- Born: Sheffield, South Yorkshire, England
- Occupation: Actress
- Spouse(s): Dennis Waterman ​ ​(m. 1977; div. 1987)​ Jeremy Griggs
- Children: 2, including Hannah

= Patricia Maynard =

British actress

Patricia Maynard is a British actress who is known primarily for her work on television and in theatre.

==Early life and education==
Patricia Maynard was born in Beighton, Sheffield, and raised in Tooting Bec, South London and went to school in Battersea, just down the road from the Old Vic where she learned her love of Shakespeare. She trained at the Guildhall School of Music and Drama.

==Career==
The first five years of her career were spent in rep and the theatre. One of her first theatrical engagements was in a play Collapse of a Stout Party, written by Trevor Peacock; in 1965, she appeared in The Philanderer in Manchester. In 1966, she joined the RSC, the same year as Trevor Nunn and Terry Hands, with appearances as Katharine to Ian Holm’s Henry V and also Castiza in The Revenger's Tragedy. She was at the Bristol Old Vic from 1967–69, where her plays included Blithe Spirit, Comedy of Errors, Venice Preserved (with Alan Bates, Bernard Hepton and Alan Webb), Vote, Vote, Vote for Nigel Barton by Dennis Potter, and a musical of Nancy Mitford’s book The Pursuit of Love written by Julian Slade. She returned to Bristol in 1982, playing Lady India in Anouilh’s Ring Round the Moon.

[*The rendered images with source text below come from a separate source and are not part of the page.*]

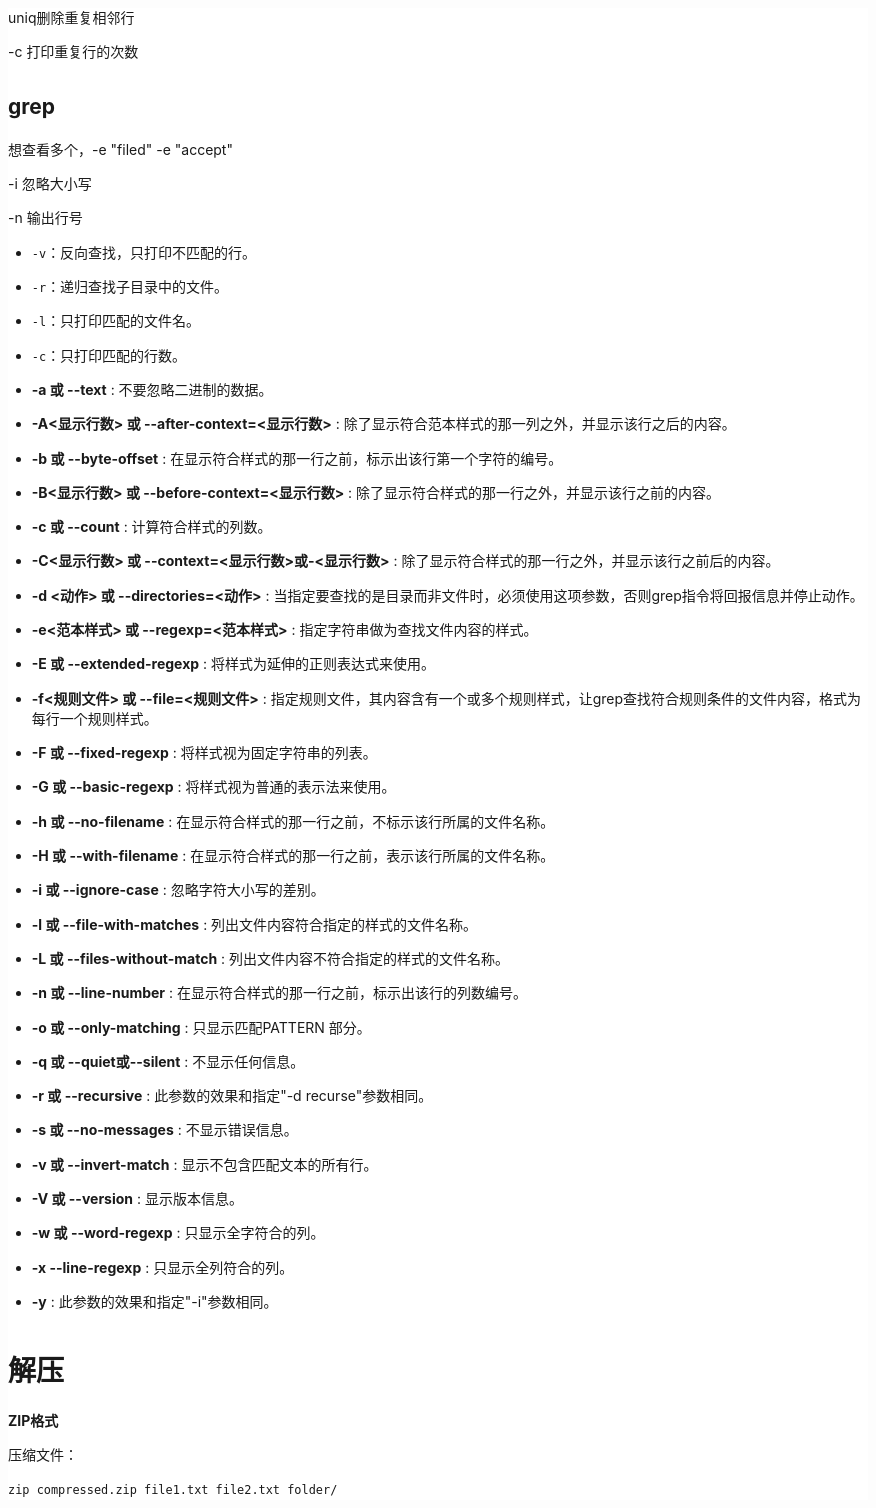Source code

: uniq删除重复相邻行

-c 打印重复行的次数

## grep

想查看多个，-e "filed" -e "accept"

-i 忽略大小写

-n 输出行号

- `-v`：反向查找，只打印不匹配的行。

- `-r`：递归查找子目录中的文件。
- `-l`：只打印匹配的文件名。
- `-c`：只打印匹配的行数。
- **-a 或 --text** : 不要忽略二进制的数据。
- **-A<显示行数> 或 --after-context=<显示行数>** : 除了显示符合范本样式的那一列之外，并显示该行之后的内容。
- **-b 或 --byte-offset** : 在显示符合样式的那一行之前，标示出该行第一个字符的编号。
- **-B<显示行数> 或 --before-context=<显示行数>** : 除了显示符合样式的那一行之外，并显示该行之前的内容。
- **-c 或 --count** : 计算符合样式的列数。
- **-C<显示行数> 或 --context=<显示行数>或-<显示行数>** : 除了显示符合样式的那一行之外，并显示该行之前后的内容。
- **-d <动作> 或 --directories=<动作>** : 当指定要查找的是目录而非文件时，必须使用这项参数，否则grep指令将回报信息并停止动作。
- **-e<范本样式> 或 --regexp=<范本样式>** : 指定字符串做为查找文件内容的样式。
- **-E 或 --extended-regexp** : 将样式为延伸的正则表达式来使用。
- **-f<规则文件> 或 --file=<规则文件>** : 指定规则文件，其内容含有一个或多个规则样式，让grep查找符合规则条件的文件内容，格式为每行一个规则样式。
- **-F 或 --fixed-regexp** : 将样式视为固定字符串的列表。
- **-G 或 --basic-regexp** : 将样式视为普通的表示法来使用。
- **-h 或 --no-filename** : 在显示符合样式的那一行之前，不标示该行所属的文件名称。
- **-H 或 --with-filename** : 在显示符合样式的那一行之前，表示该行所属的文件名称。
- **-i 或 --ignore-case** : 忽略字符大小写的差别。
- **-l 或 --file-with-matches** : 列出文件内容符合指定的样式的文件名称。
- **-L 或 --files-without-match** : 列出文件内容不符合指定的样式的文件名称。
- **-n 或 --line-number** : 在显示符合样式的那一行之前，标示出该行的列数编号。
- **-o 或 --only-matching** : 只显示匹配PATTERN 部分。
- **-q 或 --quiet或--silent** : 不显示任何信息。
- **-r 或 --recursive** : 此参数的效果和指定"-d recurse"参数相同。
- **-s 或 --no-messages** : 不显示错误信息。
- **-v 或 --invert-match** : 显示不包含匹配文本的所有行。
- **-V 或 --version** : 显示版本信息。
- **-w 或 --word-regexp** : 只显示全字符合的列。
- **-x --line-regexp** : 只显示全列符合的列。
- **-y** : 此参数的效果和指定"-i"参数相同。

# 解压

**ZIP格式**

压缩文件：

```
zip compressed.zip file1.txt file2.txt folder/
```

Her television work has included playing the heroine Cora in The Last of the Mohicans in 1971, the children's science fiction series Escape Into Night as governess Miss Chesterfield in 1972 and the 1974-75 Doctor Who serial Robot, as leading villain Hilda Winters. She appeared in two films for television in the 1970s, When Day is Done, co-starring with Edward Woodward, and Lives of our Own. Her TV series have included This Year, Next Year about Yorkshire hill farmers, General Hospital, playing the gynaecologist, with Lynda Bellingham, Strike it Rich - two series in the 1980s - and guest appearances in The Sweeney ("Abduction"), Minder (for which she wrote the lyrics to the show's theme song - "I Could Be So Good for You"), Jemima Shore Investigates, The House of Eliott, and Campion. She has appeared in most of the soaps of the time – Coronation Street, Emmerdale Farm, Casualty, Holby City, Crossroads and EastEnders, where she played the part of Edwina Dunn, the mother of Laura Beale, who was played by her daughter Hannah.

== Personal life ==
Maynard was the second wife of actor Dennis Waterman. They had two daughters, one of whom is the actress Hannah Waterman.

Maynard is married to Jeremy David Griggs (b.1945) a retired circuit judge (2010) for the region of the South West of England.